- [EXERCISE]: Every record is to be printed exactly as written, and any picture in it is skipped.

Data entries
>>>

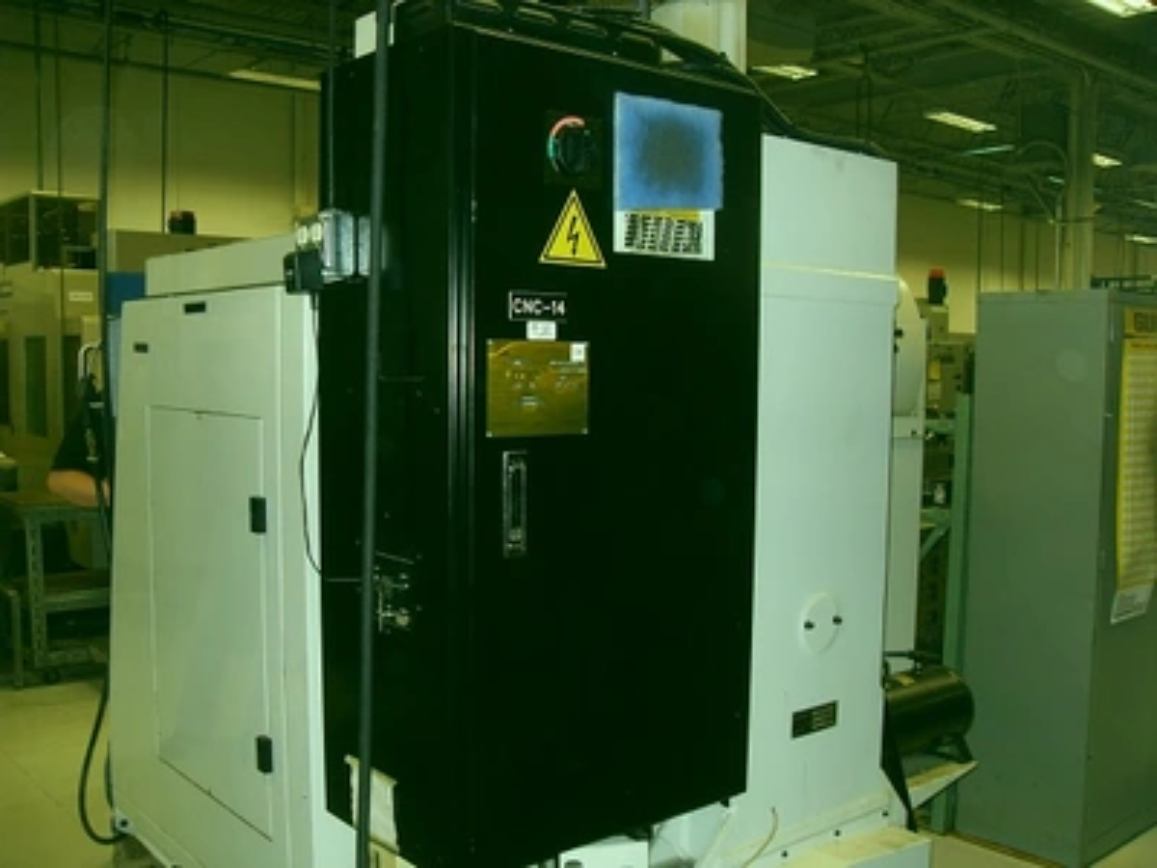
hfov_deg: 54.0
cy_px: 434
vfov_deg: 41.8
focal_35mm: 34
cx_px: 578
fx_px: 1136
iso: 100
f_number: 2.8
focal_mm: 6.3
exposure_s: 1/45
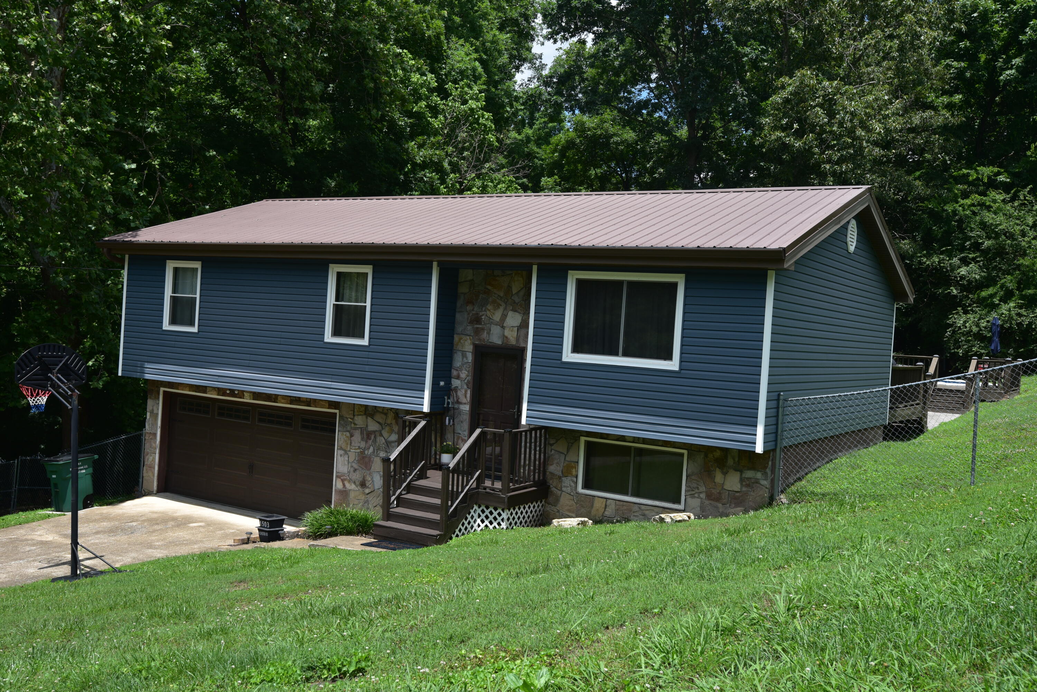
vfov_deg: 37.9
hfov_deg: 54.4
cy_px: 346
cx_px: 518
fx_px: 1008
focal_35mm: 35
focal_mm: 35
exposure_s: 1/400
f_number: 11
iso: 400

<<<

- [RESPONSE TO THE EXERCISE]:
hfov_deg: 54.0
cy_px: 434
vfov_deg: 41.8
focal_35mm: 34
cx_px: 578
fx_px: 1136
iso: 100
f_number: 2.8
focal_mm: 6.3
exposure_s: 1/45
vfov_deg: 37.9
hfov_deg: 54.4
cy_px: 346
cx_px: 518
fx_px: 1008
focal_35mm: 35
focal_mm: 35
exposure_s: 1/400
f_number: 11
iso: 400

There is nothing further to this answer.